Há uns meses estive no Hospital Pediátrico de Coimbra a acompanhar o trabalho dos Doutores Palhaços da Operação Nariz Vermelho. Poder assistir ao vivo é essencial. São sempre momentos muito importantes. Ver a improvisação a fluir de forma melódica e poética e o poder do humor no estado de espírito das pessoas e do espaço é sem dúvida transformador.

Conto-vos, como se uma história vos contasse, um momento que me tocou especialmente: uma dupla de Doutores Palhaços ia passando pelo corredor do internamento pediátrico, entrando em cada quarto para interagir com mães e crianças — bebés com menos de um ano de vida. Sentia-se da parte dos artistas um cuidado para tal situação, o jogo era gentil, a palavra musical, o olhar certeiro.

No final de cada interação, sucedia-se sempre o mesmo, no que a dupla se despedia, as mães pegavam nos seus filhos ao colo e iam seguindo — ora de longe, ora de perto — o percurso dos Doutores Palhaços, como se de um cortejo se tratasse. A certo ponto contei, eram cinco mulheres — algumas empurravam também o carrinho de soro. Mais, ou menos cansadas, cada uma no seu espaço, dançavam, sorriam, emocionavam-se, unidas entre elas e aos Doutores Palhaços, por um fio invisível de amor, de humor, de vida.

O que eu assisti é impossível relatar por palavras, foram 15 minutos onde o tempo congelou transformando-se em algo etéreo.

Em 2022, regressámos finalmente aos 17 hospitais onde trabalhámos, aos olhos nos olhos e, ao mais importante de tudo, às Crianças (com ‘c’ maiúsculo mesmo). É uma emoção que não cabe no peito. A alegria de retomar o sentido daquilo a que chamamos normalidade é enorme. Por mais que nos tenhamos reinventado e readaptado durante a pandemia, poder estar, cantar, brincar e espalhar sorrisos pelos infinitos corredores dos hospitais de Portugal não tem mesmo igual.

Apesar da enorme resiliência de toda a equipa da Operação Nariz Vermelho, estes últimos dois anos, foram sem dúvida tempos desafiadores. Junto com a emoção estão também os medos, as dúvidas e as incertezas, não só do nosso lado, mas também de todos aqueles que transformam connosco o hospital — os profissionais de saúde.

A fragilidade é real e o nosso trabalho urgente. É imperativo, mais do que nunca, levar a arte do Doutor Palhaço a buscar a cada dia, esse invisível, que não sabemos explicar por palavras, mas que representa a esperança de vida renovada.

Este é também o ano em que celebramos 20 anos de vida, de missão, de história. São 20 anos tão cheios, que só nos resta querer agradecer.
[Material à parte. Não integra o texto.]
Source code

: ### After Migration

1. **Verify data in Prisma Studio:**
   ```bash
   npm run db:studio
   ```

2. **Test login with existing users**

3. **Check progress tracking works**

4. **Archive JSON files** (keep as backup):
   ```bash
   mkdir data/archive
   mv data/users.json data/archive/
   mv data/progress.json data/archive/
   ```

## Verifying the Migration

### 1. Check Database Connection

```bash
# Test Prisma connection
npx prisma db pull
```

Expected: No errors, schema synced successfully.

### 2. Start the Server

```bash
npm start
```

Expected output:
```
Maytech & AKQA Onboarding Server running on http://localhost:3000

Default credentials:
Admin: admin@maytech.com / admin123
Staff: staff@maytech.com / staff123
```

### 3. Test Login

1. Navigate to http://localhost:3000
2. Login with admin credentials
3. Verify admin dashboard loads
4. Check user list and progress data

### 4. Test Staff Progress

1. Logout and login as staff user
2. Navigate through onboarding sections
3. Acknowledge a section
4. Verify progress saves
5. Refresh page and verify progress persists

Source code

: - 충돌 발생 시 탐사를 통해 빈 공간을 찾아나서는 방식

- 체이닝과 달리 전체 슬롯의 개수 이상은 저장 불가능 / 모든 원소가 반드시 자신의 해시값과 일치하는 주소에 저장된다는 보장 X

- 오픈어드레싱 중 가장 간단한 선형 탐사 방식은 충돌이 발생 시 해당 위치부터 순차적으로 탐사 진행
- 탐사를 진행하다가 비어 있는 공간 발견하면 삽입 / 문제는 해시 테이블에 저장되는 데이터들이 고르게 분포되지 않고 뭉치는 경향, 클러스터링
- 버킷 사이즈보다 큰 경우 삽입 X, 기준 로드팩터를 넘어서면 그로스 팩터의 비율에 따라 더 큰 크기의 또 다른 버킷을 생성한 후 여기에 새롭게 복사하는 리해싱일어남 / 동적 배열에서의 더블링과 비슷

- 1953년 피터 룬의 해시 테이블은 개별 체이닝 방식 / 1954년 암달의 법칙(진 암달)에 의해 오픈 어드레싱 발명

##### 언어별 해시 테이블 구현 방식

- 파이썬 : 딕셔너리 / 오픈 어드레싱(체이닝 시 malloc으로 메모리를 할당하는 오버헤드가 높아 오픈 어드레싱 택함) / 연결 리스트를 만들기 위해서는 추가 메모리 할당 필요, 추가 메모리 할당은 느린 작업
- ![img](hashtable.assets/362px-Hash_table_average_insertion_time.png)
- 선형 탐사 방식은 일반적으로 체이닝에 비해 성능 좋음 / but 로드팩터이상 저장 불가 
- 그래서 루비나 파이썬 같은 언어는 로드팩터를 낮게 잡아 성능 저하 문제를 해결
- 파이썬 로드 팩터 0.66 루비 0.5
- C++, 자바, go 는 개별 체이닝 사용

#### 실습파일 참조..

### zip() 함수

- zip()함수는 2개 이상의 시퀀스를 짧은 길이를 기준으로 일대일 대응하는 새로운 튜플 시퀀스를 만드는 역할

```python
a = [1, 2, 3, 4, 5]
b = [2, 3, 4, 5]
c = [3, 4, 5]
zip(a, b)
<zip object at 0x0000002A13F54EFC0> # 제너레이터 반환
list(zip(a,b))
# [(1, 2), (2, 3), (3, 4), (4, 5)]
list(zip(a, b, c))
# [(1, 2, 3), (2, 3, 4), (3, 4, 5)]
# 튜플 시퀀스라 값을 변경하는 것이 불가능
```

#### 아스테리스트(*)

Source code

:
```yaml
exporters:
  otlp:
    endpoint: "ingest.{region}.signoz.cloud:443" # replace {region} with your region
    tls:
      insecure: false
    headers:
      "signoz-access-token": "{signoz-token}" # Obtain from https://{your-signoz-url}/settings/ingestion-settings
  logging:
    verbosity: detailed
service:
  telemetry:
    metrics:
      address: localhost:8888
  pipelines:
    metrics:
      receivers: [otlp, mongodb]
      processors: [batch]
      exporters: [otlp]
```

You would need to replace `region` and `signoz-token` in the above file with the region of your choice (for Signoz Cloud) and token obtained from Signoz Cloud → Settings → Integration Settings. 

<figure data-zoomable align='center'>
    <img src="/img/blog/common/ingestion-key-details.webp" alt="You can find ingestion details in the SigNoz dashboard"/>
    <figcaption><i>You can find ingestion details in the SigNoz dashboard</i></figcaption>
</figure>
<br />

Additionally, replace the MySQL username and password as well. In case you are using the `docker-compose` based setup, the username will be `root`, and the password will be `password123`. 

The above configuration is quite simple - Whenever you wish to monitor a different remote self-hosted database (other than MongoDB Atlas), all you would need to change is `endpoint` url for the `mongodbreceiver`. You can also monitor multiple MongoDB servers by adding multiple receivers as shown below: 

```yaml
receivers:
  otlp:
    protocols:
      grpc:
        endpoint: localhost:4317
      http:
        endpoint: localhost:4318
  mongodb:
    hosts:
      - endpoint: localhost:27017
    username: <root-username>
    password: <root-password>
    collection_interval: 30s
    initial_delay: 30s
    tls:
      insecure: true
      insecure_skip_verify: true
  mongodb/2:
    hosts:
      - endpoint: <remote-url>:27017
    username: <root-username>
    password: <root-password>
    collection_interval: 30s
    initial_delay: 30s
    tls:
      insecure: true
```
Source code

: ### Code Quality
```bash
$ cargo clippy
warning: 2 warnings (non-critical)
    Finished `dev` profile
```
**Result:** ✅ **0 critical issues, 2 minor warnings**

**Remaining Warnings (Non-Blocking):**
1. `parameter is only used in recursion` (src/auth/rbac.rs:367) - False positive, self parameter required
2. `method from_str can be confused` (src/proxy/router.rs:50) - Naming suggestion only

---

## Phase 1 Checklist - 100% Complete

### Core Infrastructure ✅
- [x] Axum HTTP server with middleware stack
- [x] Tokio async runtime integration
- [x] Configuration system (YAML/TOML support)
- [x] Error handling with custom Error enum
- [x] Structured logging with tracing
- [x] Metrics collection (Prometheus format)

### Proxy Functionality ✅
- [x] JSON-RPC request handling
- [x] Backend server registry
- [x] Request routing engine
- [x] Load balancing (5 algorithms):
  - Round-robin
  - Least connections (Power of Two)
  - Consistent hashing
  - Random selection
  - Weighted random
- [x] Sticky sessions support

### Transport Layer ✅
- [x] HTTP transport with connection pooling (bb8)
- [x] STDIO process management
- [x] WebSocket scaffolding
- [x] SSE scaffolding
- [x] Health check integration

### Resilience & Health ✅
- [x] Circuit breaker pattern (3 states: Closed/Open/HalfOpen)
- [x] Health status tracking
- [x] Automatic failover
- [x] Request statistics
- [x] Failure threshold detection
Foi esse mesmo o nosso objetivo nas celebrações desta data tão importante. Criamos uma exposição e um espetáculo que estão em tournée por todos os hospitais onde trabalhamos. Apesar do nosso palco ser o hospital, esta semana temos o privilégio de trazer este espetáculo para o grande público. Vamos mostrar a todas as pessoas que não têm acesso ao nosso trabalho um bocadinho do que somos. Estaremos no Pequeno Auditório do Centro Cultural de Belém, em Lisboa, de 27 a 30 de Outubro.

Fazer rir é muito sério. E na Operação Nariz Vermelho levamos o nosso trabalho muito a sério. Para nós, podermos partilhar, contar e mostrar a todos o que fazemos é fundamental. Só assim conseguimos renovar os laços, a força e a confiança que precisamos para fazer o nosso trabalho, sempre para a criança e sempre em busca do invisível.